Professor Carolyn Roberts, a hydrologist who had walked the culvert system and modeled how Noah might have entered, provided the other important thread this week. In the courtroom, her conclusion—that he most likely climbed in through vertical steel bars at the inlet—landed with a quiet awfulness. She claimed that there was enough space between the bars for an adult to pass through. It was unlikely, but a heavy hatch nearby was unlocked. The likelihood of a manhole entry was “very unlikely.” From the lower, tidal end, entry was “almost impossible.” which exits the bars. In the dark, a fourteen-year-old is scaling metal.

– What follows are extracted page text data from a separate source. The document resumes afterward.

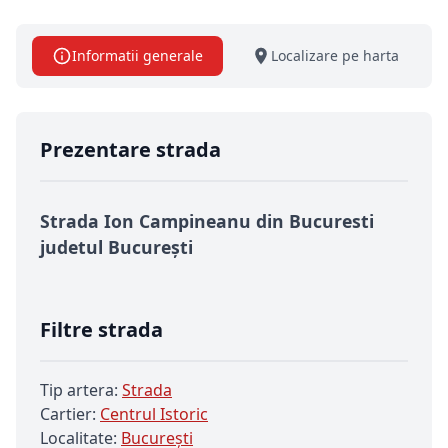
Informatii generale
Localizare pe harta
Prezentare strada
Strada Ion Campineanu din Bucuresti
judetul București
Filtre strada
Tip artera:
Strada
Cartier:
Centrul Istoric
Localitate:
Bucureşti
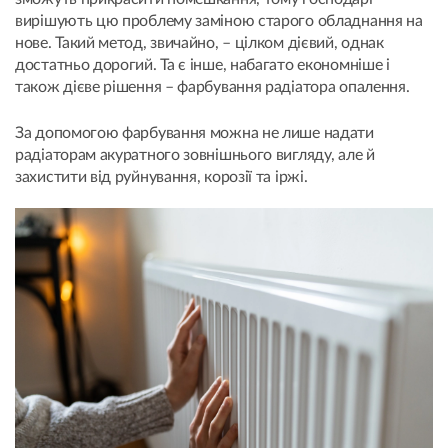
вирішують цю проблему заміною старого обладнання на
нове. Такий метод, звичайно, – цілком дієвий, однак
достатньо дорогий. Та є інше, набагато економніше і
також дієве рішення – фарбування радіатора опалення.
За допомогою фарбування можна не лише надати
радіаторам акуратного зовнішнього вигляду, але й
захистити від руйнування, корозії та іржі.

Roberts gave an almost forensic description of the pipe’s interior: it was about a meter wide, dark, with glimpses of light coming from manholes above, the concrete was reasonably smooth, and there was no obvious trip hazard. She thinks a “shockwave of water” would have passed through the system if there had been a high tide that same evening between 11:30 and midnight. She has previously stated that it is “very likely” that Noah drowned at this location.

Where did the rucksack go? is a different, smaller question that has plagued this case from the beginning. With “limited support” for the notion that Noah was wearing it as he crossed the next intersection, Blythe expressed his satisfaction that Noah was still wearing it while cycling past Ulster University. Inconclusive beyond that. Earlier in the inquest, a man incarcerated for stealing Noah’s laptop claimed to have discovered the bag close to the university walkway.

A different witness, meanwhile, verified that the CCTV footage taken from Noah’s apartment complex contained no missing footage. This is a minor administrative detail that is crucial to a family that has been fighting for openness for years. The Donohoes have watched content be redacted, fought applications for public interest immunity, and persisted. Regardless of the jury’s final verdict, that battle has already altered the way Northern Ireland handles similar cases. Whether it will feel sufficient is still up in the air.